Selected passage:
Last week marked the 32nd anniversary of Richard Nixon’s resignation as President of the United States.
At 9:00 pm on the night of August 8, 1974, Nixon sat at his desk and read a televised statement telling the country that he would resign effective at noon the following day. His announcement capped a tumultuous two years that had begun with the arrest of five men caught burglarizing the headquarters of the Democratic National Committee at the Watergate hotel/office complex in the wee hours of June 17, 1972. In between, information about the Nixon administration’s links to those burglars, the coverup of those connections, and a long list of other nefarious activities conducted by the president and his closest aides trickled out in dribs and drabs, thanks to the tenacity of the press and the leadership of the U. S. Congress.
Senate hearings in the summer of 1973 kept the nation riveted to its television sets, and in July, 1974, the Judiciary Committee of the House of Representatives adopted three Articles of Impeachment—for obstruction of justice, misuse of power and violation of the presidential oath of office, and failure to comply with Congressional subpoenas. There was no doubt that the president would be convicted and removed from office when the Senate convened to consider the charges drawn up by the House. Nixon’s resignation ended a constitutional crisis in which the very foundation of American government was seriously threatened.

Data extracts:
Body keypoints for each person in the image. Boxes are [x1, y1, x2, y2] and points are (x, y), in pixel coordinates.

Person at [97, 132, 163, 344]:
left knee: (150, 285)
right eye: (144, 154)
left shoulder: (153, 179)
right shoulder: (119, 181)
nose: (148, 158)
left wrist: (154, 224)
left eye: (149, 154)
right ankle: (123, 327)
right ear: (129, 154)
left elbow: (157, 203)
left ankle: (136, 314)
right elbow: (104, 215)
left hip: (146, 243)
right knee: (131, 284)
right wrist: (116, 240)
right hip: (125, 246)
* * *
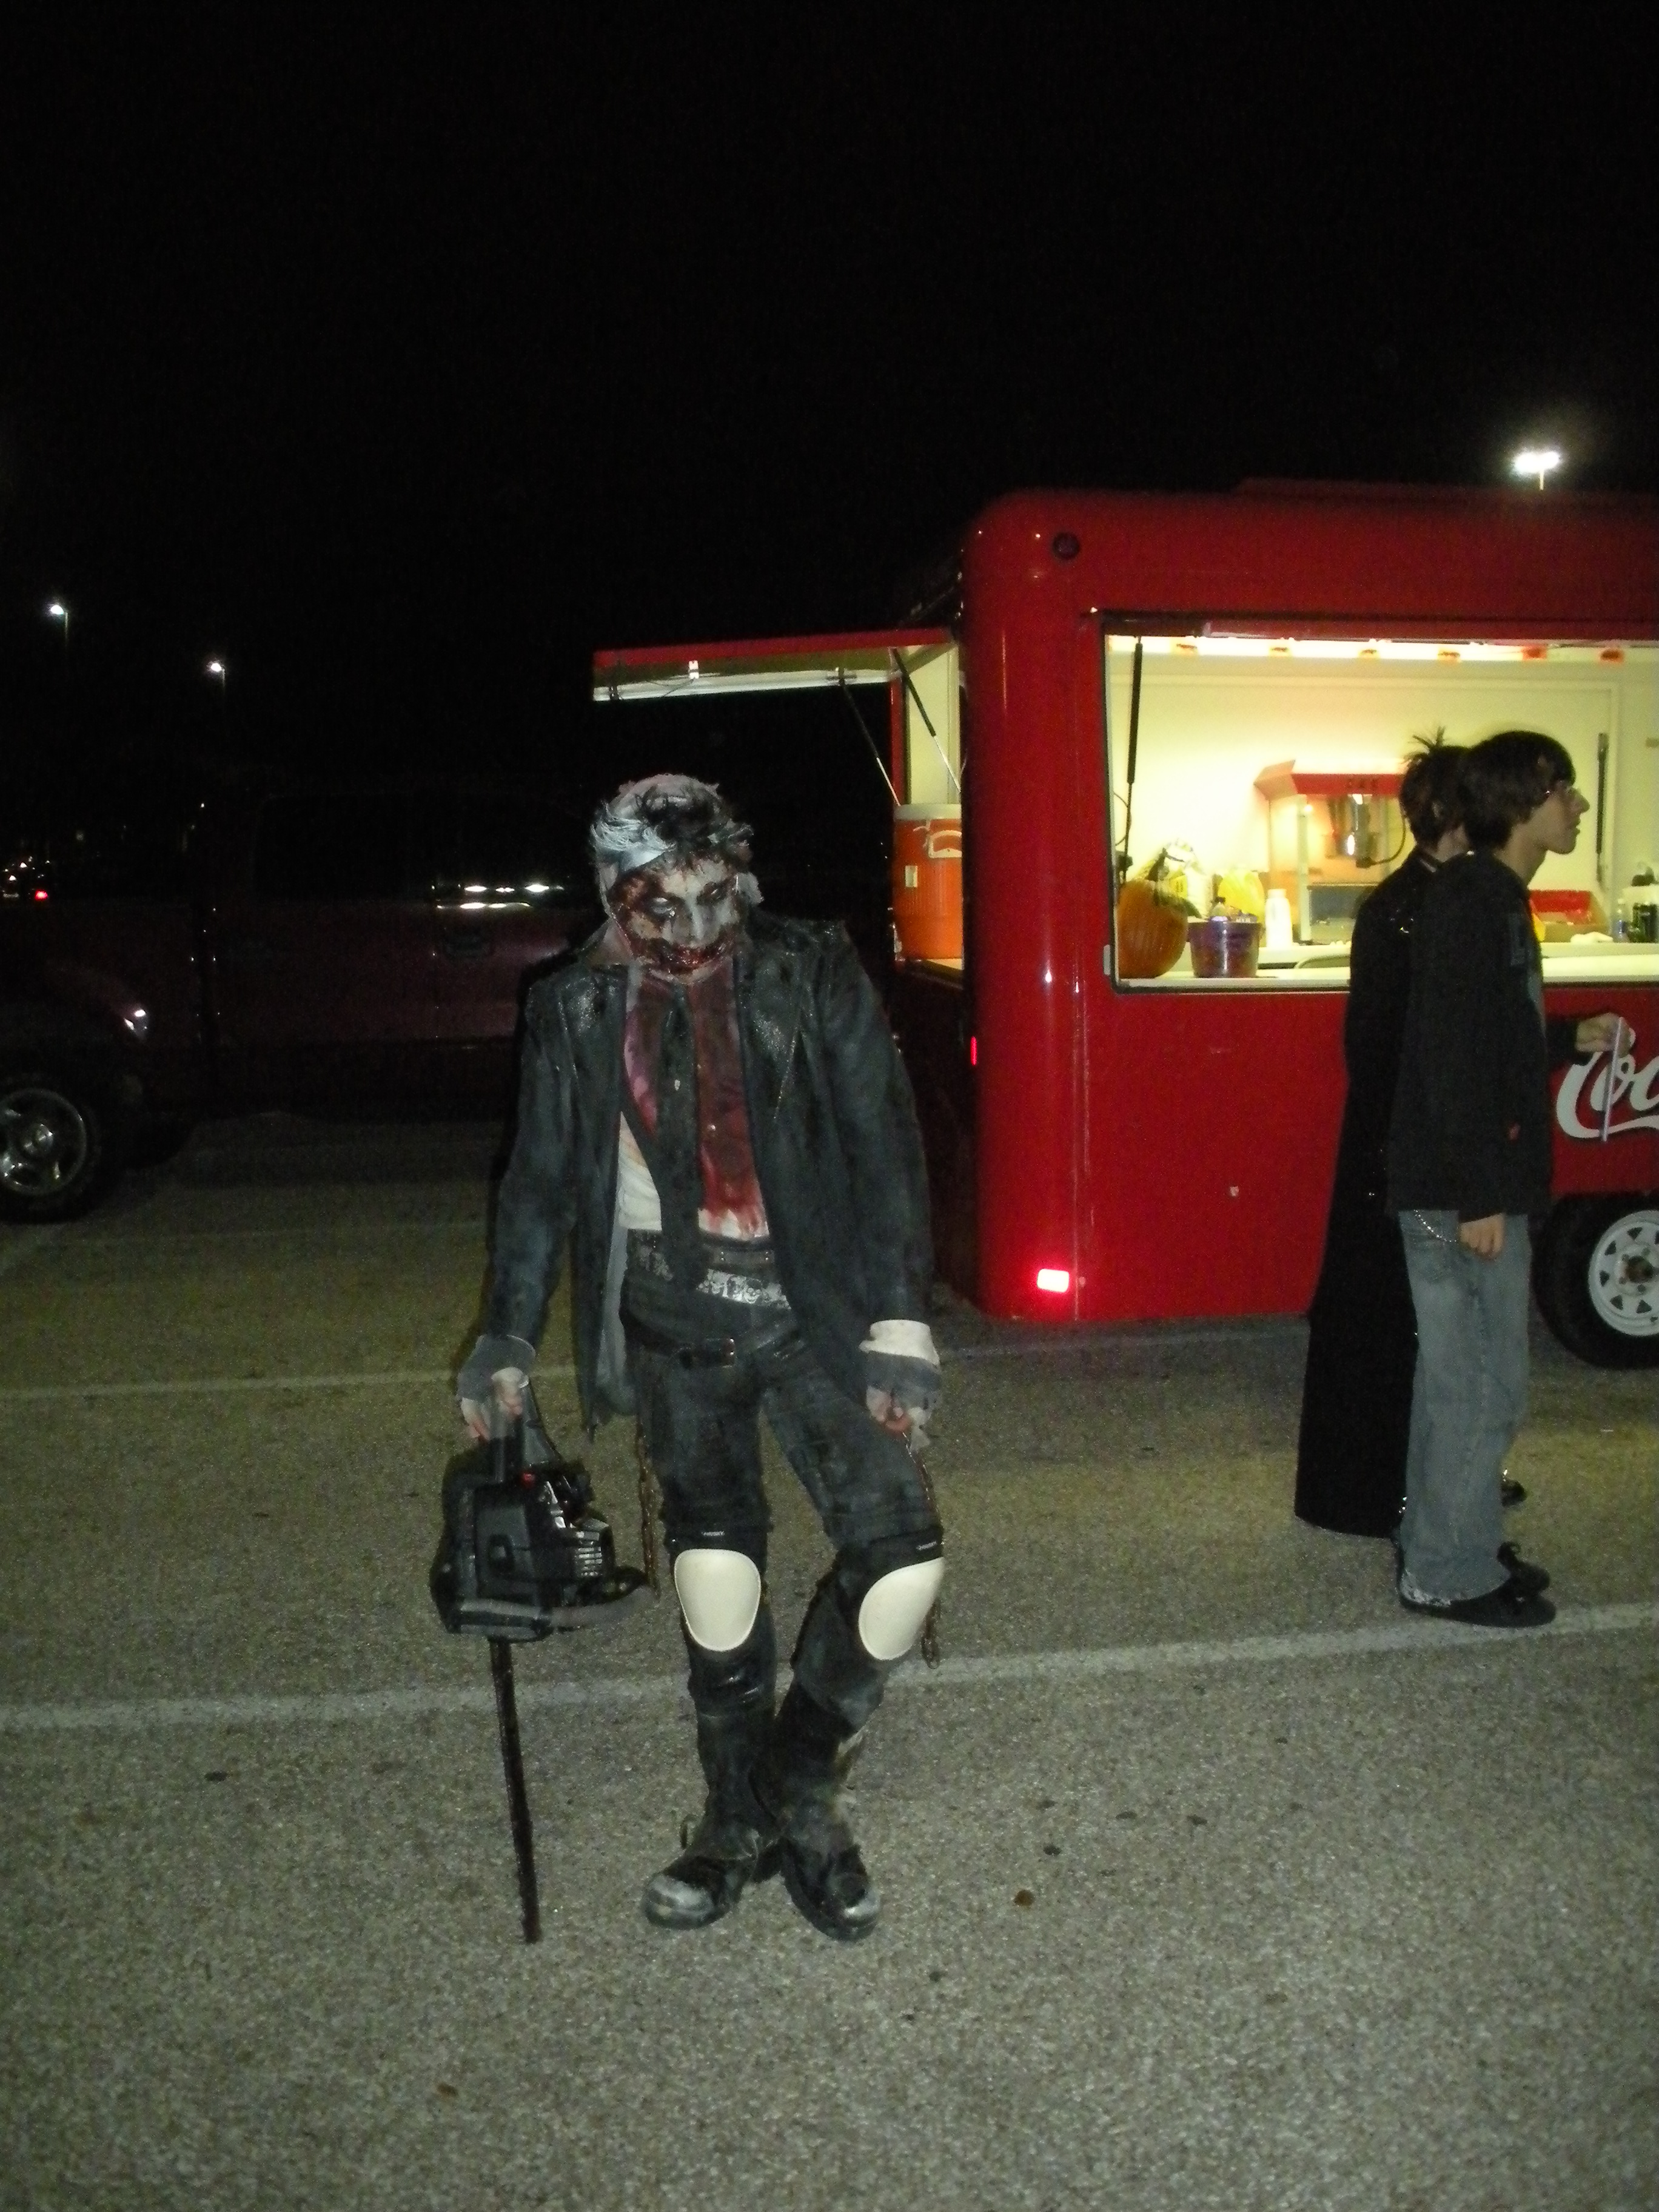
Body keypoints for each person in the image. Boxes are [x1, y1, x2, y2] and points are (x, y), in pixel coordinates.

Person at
--
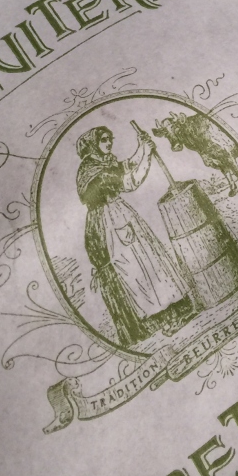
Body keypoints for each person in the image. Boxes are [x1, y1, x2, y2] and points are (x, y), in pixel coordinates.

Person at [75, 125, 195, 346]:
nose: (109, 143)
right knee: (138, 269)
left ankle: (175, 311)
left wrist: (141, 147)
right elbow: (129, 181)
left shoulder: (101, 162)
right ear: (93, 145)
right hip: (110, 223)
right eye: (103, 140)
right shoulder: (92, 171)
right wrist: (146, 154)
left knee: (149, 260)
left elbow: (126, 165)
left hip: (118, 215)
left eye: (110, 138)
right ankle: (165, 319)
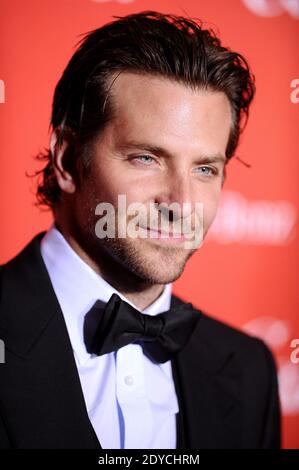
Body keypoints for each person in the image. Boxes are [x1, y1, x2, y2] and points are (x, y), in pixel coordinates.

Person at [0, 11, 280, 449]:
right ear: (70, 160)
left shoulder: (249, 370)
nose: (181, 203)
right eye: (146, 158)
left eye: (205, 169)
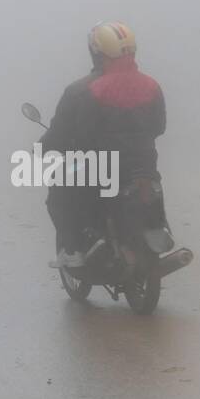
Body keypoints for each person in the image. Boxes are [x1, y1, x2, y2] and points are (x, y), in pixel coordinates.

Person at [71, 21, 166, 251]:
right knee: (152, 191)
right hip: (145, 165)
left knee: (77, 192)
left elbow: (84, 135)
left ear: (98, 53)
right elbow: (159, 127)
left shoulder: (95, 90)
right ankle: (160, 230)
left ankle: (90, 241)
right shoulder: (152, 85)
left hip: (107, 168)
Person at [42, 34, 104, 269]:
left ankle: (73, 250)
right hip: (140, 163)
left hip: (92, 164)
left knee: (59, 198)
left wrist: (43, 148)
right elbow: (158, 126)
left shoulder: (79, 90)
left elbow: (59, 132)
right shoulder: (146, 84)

Exercises to complete:
**A)** According to the passage on Nixon's resignation, on what date were five men arrested for burglarizing the Democratic National Committee headquarters at the Watergate complex?
**B)** Summarize the passage on Nixon's resignation in two sentences.
**C)** Using the passage on Nixon's resignation, decide whether each statement agrees with it, answering yes or no and quoting the deciding words: (i) Nixon's resignation took effect at noon on August 8, 1974. (ii) In July 1974 the House Judiciary Committee adopted three Articles of Impeachment. (iii) The Senate hearings in the summer of 1973 drew little public attention.

Expected responses:
**A)** June 17, 1972.

**B)** On the night of August 8, 1974, Richard Nixon announced on television that he would resign the presidency at noon the next day, ending two tumultuous years that began with the arrest of five men burglarizing the Democratic National Committee headquarters at the Watergate complex on June 17, 1972. As the press and Congress exposed the administration's links to the burglars, the coverup, and other wrongdoing, the House Judiciary Committee adopted three Articles of Impeachment in July 1974, and Nixon's resignation ended a constitutional crisis that seriously threatened the foundation of American government.

**C)**
(i) No: "At 9:00 pm on the night of August 8, 1974, Nixon sat at his desk and read a televised statement telling the country that he would resign effective at noon the following day."
(ii) Yes: "in July, 1974, the Judiciary Committee of the House of Representatives adopted three Articles of Impeachment"
(iii) No: "Senate hearings in the summer of 1973 kept the nation riveted to its television sets"